Mówi o tym nowy szef kancelarii prezydenta, Władysław Stasiak w wywiadzie dla gazety „Polska”. "To kolejny przejaw braku normalności. Nie możemy przecież udawać, że nie było 17 września. Miałem nadzieję, że wersja o wyzwalaniu zachodniej Białorusi i Ukrainy przeszła do historii (...) "Przecież był Katyń, Charków, Miednoje. Były deportacje i wysyłanie do łagrów setek tysięcy Polaków. Tego nie da się wymazać z historii. Nie możemy tworzyć nowych białych plam w historii" (...). "Z Niemcami w sprawie odpowiedzialności już doszliśmy do porozumienia.

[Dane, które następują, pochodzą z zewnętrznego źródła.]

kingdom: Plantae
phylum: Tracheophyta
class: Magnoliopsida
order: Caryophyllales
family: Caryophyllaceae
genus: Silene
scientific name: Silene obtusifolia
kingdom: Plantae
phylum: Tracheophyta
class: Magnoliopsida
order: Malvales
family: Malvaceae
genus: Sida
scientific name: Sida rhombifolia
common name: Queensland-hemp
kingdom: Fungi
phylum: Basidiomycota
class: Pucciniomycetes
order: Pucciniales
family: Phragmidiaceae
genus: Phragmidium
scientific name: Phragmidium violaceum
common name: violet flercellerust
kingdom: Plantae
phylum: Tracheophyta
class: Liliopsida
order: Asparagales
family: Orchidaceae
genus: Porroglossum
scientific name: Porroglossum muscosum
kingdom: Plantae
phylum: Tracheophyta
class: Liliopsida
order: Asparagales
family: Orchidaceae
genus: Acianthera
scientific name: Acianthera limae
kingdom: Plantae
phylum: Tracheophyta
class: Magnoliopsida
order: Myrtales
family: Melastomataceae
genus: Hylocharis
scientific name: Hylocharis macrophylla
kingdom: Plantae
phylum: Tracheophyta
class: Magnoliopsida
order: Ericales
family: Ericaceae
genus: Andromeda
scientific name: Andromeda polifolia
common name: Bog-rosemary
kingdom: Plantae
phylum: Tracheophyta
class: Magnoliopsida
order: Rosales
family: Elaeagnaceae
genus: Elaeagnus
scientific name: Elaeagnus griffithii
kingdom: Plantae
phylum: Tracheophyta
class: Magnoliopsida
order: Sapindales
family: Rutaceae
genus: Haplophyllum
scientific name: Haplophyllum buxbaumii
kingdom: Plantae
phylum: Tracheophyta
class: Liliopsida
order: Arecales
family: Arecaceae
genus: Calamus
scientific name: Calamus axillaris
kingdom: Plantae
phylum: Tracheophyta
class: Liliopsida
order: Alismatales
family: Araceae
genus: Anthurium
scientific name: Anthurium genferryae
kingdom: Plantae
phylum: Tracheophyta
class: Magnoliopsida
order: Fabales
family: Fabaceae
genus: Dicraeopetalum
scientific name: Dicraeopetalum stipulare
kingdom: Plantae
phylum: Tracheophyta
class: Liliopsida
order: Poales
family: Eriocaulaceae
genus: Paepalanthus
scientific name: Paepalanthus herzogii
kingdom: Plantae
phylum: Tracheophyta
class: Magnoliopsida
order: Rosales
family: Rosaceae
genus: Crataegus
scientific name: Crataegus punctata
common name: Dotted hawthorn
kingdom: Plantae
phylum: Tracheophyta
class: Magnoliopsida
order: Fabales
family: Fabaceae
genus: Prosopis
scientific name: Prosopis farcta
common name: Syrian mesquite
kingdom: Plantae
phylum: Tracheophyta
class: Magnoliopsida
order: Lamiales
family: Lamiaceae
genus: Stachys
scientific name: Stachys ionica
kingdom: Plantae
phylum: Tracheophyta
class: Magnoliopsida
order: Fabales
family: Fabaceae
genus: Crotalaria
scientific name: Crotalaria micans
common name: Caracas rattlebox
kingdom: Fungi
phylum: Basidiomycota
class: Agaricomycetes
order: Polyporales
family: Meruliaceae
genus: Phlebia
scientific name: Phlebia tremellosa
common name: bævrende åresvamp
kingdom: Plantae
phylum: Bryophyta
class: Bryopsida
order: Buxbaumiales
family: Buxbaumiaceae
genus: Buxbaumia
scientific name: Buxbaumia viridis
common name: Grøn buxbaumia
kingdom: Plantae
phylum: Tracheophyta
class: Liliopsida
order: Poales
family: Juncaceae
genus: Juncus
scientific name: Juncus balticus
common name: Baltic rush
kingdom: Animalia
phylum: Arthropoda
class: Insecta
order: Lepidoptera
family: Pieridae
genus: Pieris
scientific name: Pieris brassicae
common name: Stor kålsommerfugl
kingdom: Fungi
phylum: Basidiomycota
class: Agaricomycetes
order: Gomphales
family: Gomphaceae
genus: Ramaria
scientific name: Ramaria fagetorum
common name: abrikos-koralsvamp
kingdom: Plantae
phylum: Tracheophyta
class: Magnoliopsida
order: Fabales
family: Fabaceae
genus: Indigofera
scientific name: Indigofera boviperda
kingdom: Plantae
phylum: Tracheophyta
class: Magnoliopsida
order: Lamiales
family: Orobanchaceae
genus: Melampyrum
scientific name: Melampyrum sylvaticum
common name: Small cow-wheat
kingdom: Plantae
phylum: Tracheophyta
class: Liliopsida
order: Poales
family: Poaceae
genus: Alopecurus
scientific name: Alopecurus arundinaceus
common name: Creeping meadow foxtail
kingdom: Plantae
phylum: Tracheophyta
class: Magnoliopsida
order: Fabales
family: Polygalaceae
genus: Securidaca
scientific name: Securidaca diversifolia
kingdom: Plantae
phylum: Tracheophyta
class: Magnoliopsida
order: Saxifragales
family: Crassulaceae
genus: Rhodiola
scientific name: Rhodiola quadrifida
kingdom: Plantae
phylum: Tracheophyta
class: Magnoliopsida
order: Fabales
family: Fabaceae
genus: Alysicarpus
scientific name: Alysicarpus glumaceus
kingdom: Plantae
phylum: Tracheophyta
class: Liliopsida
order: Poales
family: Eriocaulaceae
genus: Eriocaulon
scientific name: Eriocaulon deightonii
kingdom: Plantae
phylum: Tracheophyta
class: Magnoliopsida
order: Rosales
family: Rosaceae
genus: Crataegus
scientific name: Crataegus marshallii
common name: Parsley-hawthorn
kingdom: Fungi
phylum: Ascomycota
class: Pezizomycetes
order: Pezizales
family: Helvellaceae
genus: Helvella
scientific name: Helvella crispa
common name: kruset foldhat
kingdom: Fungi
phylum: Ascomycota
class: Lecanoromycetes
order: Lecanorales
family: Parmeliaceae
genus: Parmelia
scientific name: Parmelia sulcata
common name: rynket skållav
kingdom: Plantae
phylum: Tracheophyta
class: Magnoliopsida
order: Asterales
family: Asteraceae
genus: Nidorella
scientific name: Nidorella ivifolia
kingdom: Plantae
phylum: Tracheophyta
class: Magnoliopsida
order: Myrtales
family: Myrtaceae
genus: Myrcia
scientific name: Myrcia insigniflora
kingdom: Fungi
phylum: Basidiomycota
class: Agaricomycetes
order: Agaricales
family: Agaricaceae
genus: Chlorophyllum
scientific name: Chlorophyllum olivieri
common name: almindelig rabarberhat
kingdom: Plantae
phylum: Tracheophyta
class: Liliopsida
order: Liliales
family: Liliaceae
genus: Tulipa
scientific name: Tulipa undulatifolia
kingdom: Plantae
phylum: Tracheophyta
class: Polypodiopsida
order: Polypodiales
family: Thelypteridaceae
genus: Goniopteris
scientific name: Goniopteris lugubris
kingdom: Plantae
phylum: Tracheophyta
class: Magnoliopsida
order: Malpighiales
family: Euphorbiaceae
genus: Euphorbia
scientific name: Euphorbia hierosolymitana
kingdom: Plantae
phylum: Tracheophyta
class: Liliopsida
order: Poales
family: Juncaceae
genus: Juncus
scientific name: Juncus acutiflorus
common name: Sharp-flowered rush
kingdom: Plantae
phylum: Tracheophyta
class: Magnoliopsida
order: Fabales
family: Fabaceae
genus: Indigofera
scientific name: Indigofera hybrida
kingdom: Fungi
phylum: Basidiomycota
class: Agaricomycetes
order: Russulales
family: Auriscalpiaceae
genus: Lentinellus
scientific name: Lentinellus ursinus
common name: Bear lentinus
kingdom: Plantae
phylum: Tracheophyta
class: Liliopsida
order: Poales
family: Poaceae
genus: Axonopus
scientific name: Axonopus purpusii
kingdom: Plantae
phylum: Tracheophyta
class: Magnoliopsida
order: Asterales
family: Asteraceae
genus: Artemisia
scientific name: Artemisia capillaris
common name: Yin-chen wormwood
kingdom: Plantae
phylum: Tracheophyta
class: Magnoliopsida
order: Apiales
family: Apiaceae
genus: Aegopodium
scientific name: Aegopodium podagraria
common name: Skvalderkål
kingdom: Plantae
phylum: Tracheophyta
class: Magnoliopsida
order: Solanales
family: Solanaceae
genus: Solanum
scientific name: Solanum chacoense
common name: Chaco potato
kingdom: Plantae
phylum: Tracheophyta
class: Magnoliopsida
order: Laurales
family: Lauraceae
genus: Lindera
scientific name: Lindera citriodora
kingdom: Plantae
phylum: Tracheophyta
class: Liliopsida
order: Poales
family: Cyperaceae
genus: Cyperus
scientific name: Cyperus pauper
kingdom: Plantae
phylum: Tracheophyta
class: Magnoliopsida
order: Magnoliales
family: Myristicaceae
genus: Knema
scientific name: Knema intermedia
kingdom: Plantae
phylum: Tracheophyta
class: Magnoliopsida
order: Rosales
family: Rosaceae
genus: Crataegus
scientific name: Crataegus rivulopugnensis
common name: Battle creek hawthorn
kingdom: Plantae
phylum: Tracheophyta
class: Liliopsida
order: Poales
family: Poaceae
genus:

Z wyjątkiem jednej pani, która musiała po wojnie opuścić dom wcześniej odebrany Polakom nikt nie kwestionuje niemieckiej winy. Polska może budować normalne relacje z innymi państwami. Wierzę, że taki sam proces nastąpi w Rosji" – mówi Stasiak.

Na ten sam temat w „Dzienniku” pisze Jan Rokita. „Nie zdziwiłem się, kiedy przeczytałem informację MSZ, że Rosjanie chcą mieć pewność, iż żaden element uroczystości na Westerplatte nie będzie wskazywał na współodpowiedzialność Sowietów za wybuch wojny. Zmroziło mnie natomiast publiczne przyrzeczenie składane w imieniu rządu przez ministra pamięci narodowej Andrzeja Przewoźnika, że Moskwa nie powinna się niepokoić o komfort premiera Putina w Polsce, gdyż – ja czytam – „1 września nie będzie żadnych elementów, które prowadziłyby do konfliktów”, albowiem.. „obchody odwołujące się do udziału Związku Radzieckiego (w agresji na Polskę) zostały przesunięte na 17 września...” Zatem 1 września na Westerplatte polscy oficjele w obecności Angeli Merkel będą bezkarnie wspominać niemieckie zbrodnie wojenne, Auschwitz i być może nawet piętnować tzw. muzeum wypędzonych, ale dopilnują, by nikt nie uraził Putina takimi nazwami jak: pakt Ribbentrop-Mołotow, Katyń czy Łubianka”. Rokita pisze o niesymetryczności traktowania rosyjskiej i niemieckiej odpowiedzialności.Uważa to za objaw politycznej choroby i świadectwo błędnego definiowania polskiego interesu narodowego.

W pełni zgadzam się z Rokitą. Pomijanie wątku sowieckiej agresji i odpowiedzialności za zbrodnie II wojny, tylko po to, by zaszczycił na swoja obecnością Władimir Putin, było gorzej niż głupotą. Byłoby błędem.